MSD is a fundamentally recreational cert and, as Wibble posted and many people will agree, no recreational diver is considered accomplished on this forum. I don't think this is a healthy approach, but I am not here to change a culture.
 
Bret Gilliam once told me that (believe it or not) on their deep diving exploits, Sheck Exley would sometimes pass out at depth and then wake up again and continue the dive.

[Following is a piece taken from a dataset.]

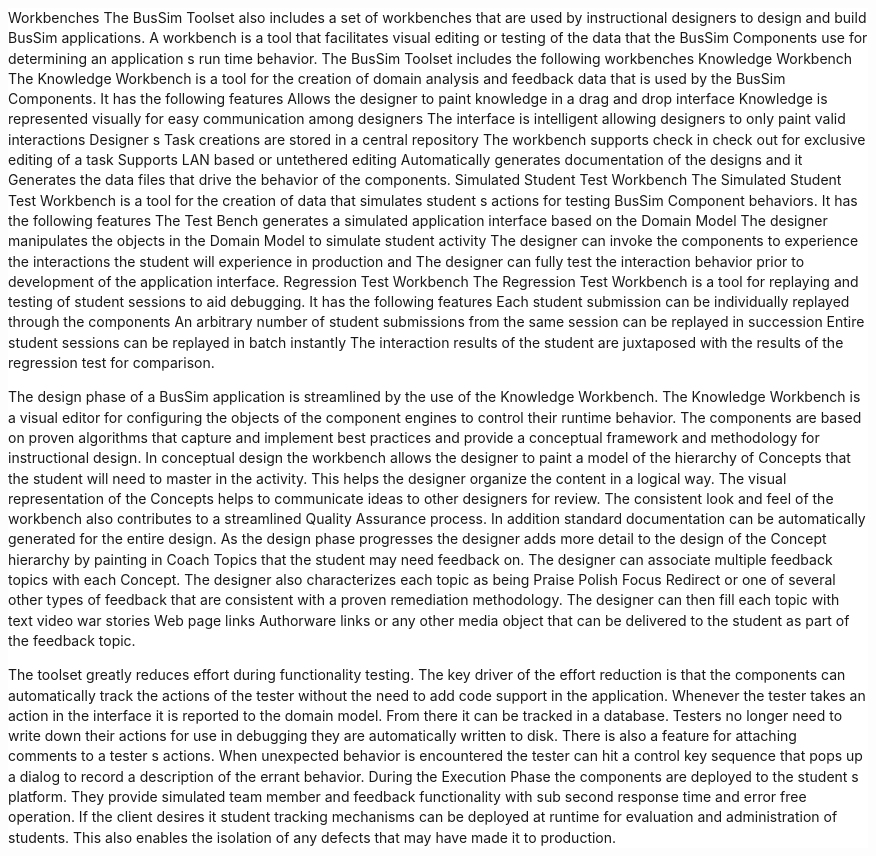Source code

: Workbenches The BusSim Toolset also includes a set of workbenches that are used by instructional designers to design and build BusSim applications. A workbench is a tool that facilitates visual editing or testing of the data that the BusSim Components use for determining an application s run time behavior. The BusSim Toolset includes the following workbenches Knowledge Workbench The Knowledge Workbench is a tool for the creation of domain analysis and feedback data that is used by the BusSim Components. It has the following features Allows the designer to paint knowledge in a drag and drop interface Knowledge is represented visually for easy communication among designers The interface is intelligent allowing designers to only paint valid interactions Designer s Task creations are stored in a central repository The workbench supports check in check out for exclusive editing of a task Supports LAN based or untethered editing Automatically generates documentation of the designs and it Generates the data files that drive the behavior of the components. Simulated Student Test Workbench The Simulated Student Test Workbench is a tool for the creation of data that simulates student s actions for testing BusSim Component behaviors. It has the following features The Test Bench generates a simulated application interface based on the Domain Model The designer manipulates the objects in the Domain Model to simulate student activity The designer can invoke the components to experience the interactions the student will experience in production and The designer can fully test the interaction behavior prior to development of the application interface. Regression Test Workbench The Regression Test Workbench is a tool for replaying and testing of student sessions to aid debugging. It has the following features Each student submission can be individually replayed through the components An arbitrary number of student submissions from the same session can be replayed in succession Entire student sessions can be replayed in batch instantly The interaction results of the student are juxtaposed with the results of the regression test for comparison.

The design phase of a BusSim application is streamlined by the use of the Knowledge Workbench. The Knowledge Workbench is a visual editor for configuring the objects of the component engines to control their runtime behavior. The components are based on proven algorithms that capture and implement best practices and provide a conceptual framework and methodology for instructional design. In conceptual design the workbench allows the designer to paint a model of the hierarchy of Concepts that the student will need to master in the activity. This helps the designer organize the content in a logical way. The visual representation of the Concepts helps to communicate ideas to other designers for review. The consistent look and feel of the workbench also contributes to a streamlined Quality Assurance process. In addition standard documentation can be automatically generated for the entire design. As the design phase progresses the designer adds more detail to the design of the Concept hierarchy by painting in Coach Topics that the student may need feedback on. The designer can associate multiple feedback topics with each Concept. The designer also characterizes each topic as being Praise Polish Focus Redirect or one of several other types of feedback that are consistent with a proven remediation methodology. The designer can then fill each topic with text video war stories Web page links Authorware links or any other media object that can be delivered to the student as part of the feedback topic.

The toolset greatly reduces effort during functionality testing. The key driver of the effort reduction is that the components can automatically track the actions of the tester without the need to add code support in the application. Whenever the tester takes an action in the interface it is reported to the domain model. From there it can be tracked in a database. Testers no longer need to write down their actions for use in debugging they are automatically written to disk. There is also a feature for attaching comments to a tester s actions. When unexpected behavior is encountered the tester can hit a control key sequence that pops up a dialog to record a description of the errant behavior. During the Execution Phase the components are deployed to the student s platform. They provide simulated team member and feedback functionality with sub second response time and error free operation. If the client desires it student tracking mechanisms can be deployed at runtime for evaluation and administration of students. This also enables the isolation of any defects that may have made it to production.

I don't believe some of the shiit he used to tell.
 
@boulderjohn Yeah, I did similar math and came to about the same conclusion after I made my earlier comment. My question at that point would be...why? Yo-yoing three hundred feet into the ocean, a hundred feet past my MOD, with a razor thin air margin and no backup equipment does not seem even remotely worth doing. What could you possibly see/do down there in the thirty seconds or whatever you're actually at your stop depth that's worth the risk? And if you're ok with being reckless about this stuff, why not just get some trimix fills and do a little DIY tech diving? Sure, it'd still be way more dangerous than actually diving with training, but at least you've got the right gas mixes, equipment, and a plan.
 
What could you possibly see/do down there in the thirty seconds or whatever you're actually at your stop depth that's worth the risk?
In Cozumel, at 300 feet there is old, non-living reef, and everything is kind of a blue/gray color. There aren't many fish. As you ascend, you will find some black coral and lion fish at around 200 feet.